Surtout lorsque, dans les années qui suivirent, je lus Esquisses pour un aménagement du rivage de l’amour total [2] recueil dans lequel Biga avait introduit un cahier de photos bleues, Monory était dans l’air du temps, où se mêlaient (mesclun, encore !) l’image de sa première communion, des ressacs de mer, des arbres en fleurs, son sexe plongé dans celui d’une femme, les gravures de Lascaux, et tout de suite après, ces deux lettres pleine page : OC, suivie d’un long poème ainsi nommé qui commençait à l’antique :
In illo tempore – ad originem
je te salue ô belle Occitanie
Toi dont la mémoire fondamentale ne s’embarrasse pas de broutilles
retourne au déluge en l’espace d’un pet
d’une pierre à l’autre comme le pêcheur de torrent vers la source
remonte la genèse du monde.
Je restai sous le coup, dans la fascination de ces vers qui charriaient à la hâte le grec aussi bien que le provençal, Diane la naturiste qui baise comme une sainte et Miréio o Mirélhas ché m’in batti / povre chato de Radio Crochet [3]. Les Cathares y côtoyaient Osiris, tous les noms de la terre (basaltes micaschistes bauxite porphyres granit dolomie gneiss grès), la liste presque exhaustive des trobadors (Guy d’Ussel Peire Vidal Guilhem de Cabestanh...), des citations de Mistral, toutes sortes de pratiques sexuelles, Saint Mao d’Assise, les félibres anciens et nouveaux, les panneaux militaires du camp de Canjuers « Circulation interdite tir de jour et de nuit », le Coupo Santo, tout un fatras, oui, mais fatras d’évidence, fatras qui faisait somme, c’était pour moi comme miroir de mots à m’y entendre parler de ce que je connaissais à peine.
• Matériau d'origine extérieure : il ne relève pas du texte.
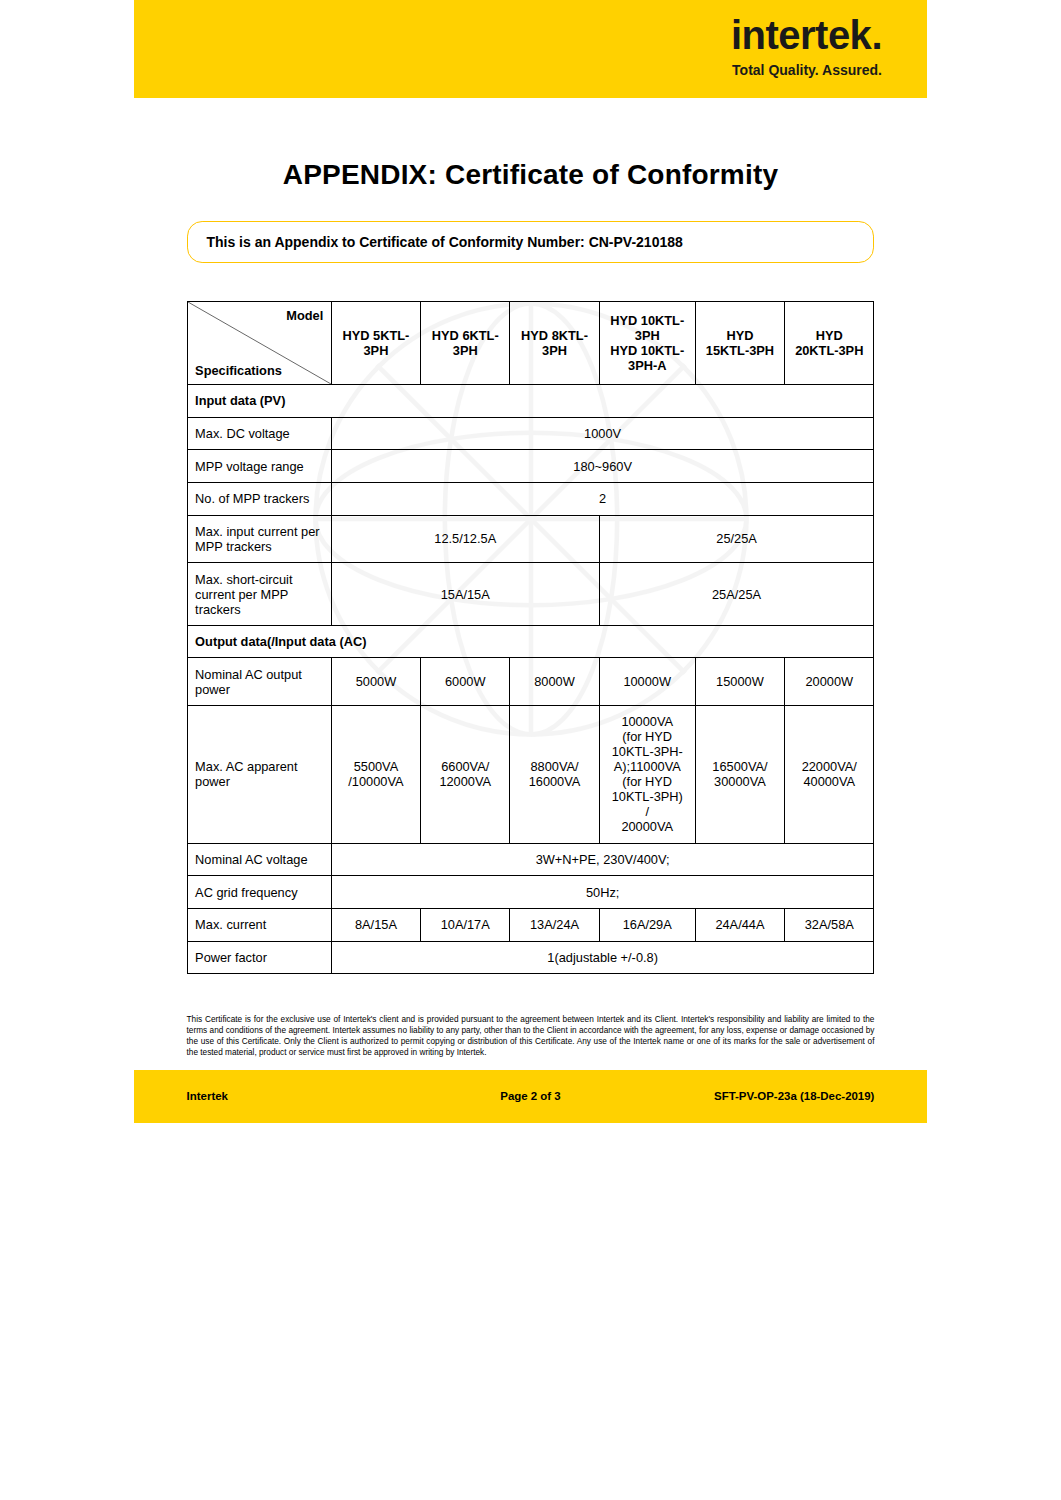intertek.
Total Quality. Assured.
APPENDIX: Certificate of Conformity
This is an Appendix to Certificate of Conformity Number: CN-PV-210188
| Model Specifications | HYD 5KTL-3PH | HYD 6KTL-3PH | HYD 8KTL-3PH | HYD 10KTL-3PH HYD 10KTL-3PH-A | HYD 15KTL-3PH | HYD 20KTL-3PH |
| --- | --- | --- | --- | --- | --- | --- |
| Input data (PV) |
| Max. DC voltage | 1000V |
| MPP voltage range | 180~960V |
| No. of MPP trackers | 2 |
| Max. input current per MPP trackers | 12.5/12.5A | 25/25A |
| Max. short-circuit current per MPP trackers | 15A/15A | 25A/25A |
| Output data(/Input data (AC) |
| Nominal AC output power | 5000W | 6000W | 8000W | 10000W | 15000W | 20000W |
| Max. AC apparent power | 5500VA /10000VA | 6600VA/ 12000VA | 8800VA/ 16000VA | 10000VA (for HYD 10KTL-3PH-A);11000VA (for HYD 10KTL-3PH) / 20000VA | 16500VA/ 30000VA | 22000VA/ 40000VA |
| Nominal AC voltage | 3W+N+PE, 230V/400V; |
| AC grid frequency | 50Hz; |
| Max. current | 8A/15A | 10A/17A | 13A/24A | 16A/29A | 24A/44A | 32A/58A |
| Power factor | 1(adjustable +/-0.8) |
This Certificate is for the exclusive use of Intertek's client and is provided pursuant to the agreement between Intertek and its Client. Intertek's responsibility and liability are limited to the terms and conditions of the agreement. Intertek assumes no liability to any party, other than to the Client in accordance with the agreement, for any loss, expense or damage occasioned by the use of this Certificate. Only the Client is authorized to permit copying or distribution of this Certificate. Any use of the Intertek name or one of its marks for the sale or advertisement of the tested material, product or service must first be approved in writing by Intertek.
Intertek
Page 2 of 3
SFT-PV-OP-23a (18-Dec-2019)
Ma propre langue tue ? Lisant cela, je n’aurais pas souhaité écrire autre chose.
Je te salue ô Mémoire Fondamentale
dans l’espoir que s’ouvre enfin une nouvelle aube écologique
vieillie Méditerranée vieil occitan nié
Oui je vous salue
avant la création din min ouro de pentaiage [4]
dans l’état pré-cosmogonique
ujâna sâdhana marchant contre le courant
cherokee au jardin d’Eden
OC oui
sublime et dérisoire écusson
OC oui... [5]
Je voudrais tout citer, car ce poème, bien sûr (!) n’ a jamais été réédité.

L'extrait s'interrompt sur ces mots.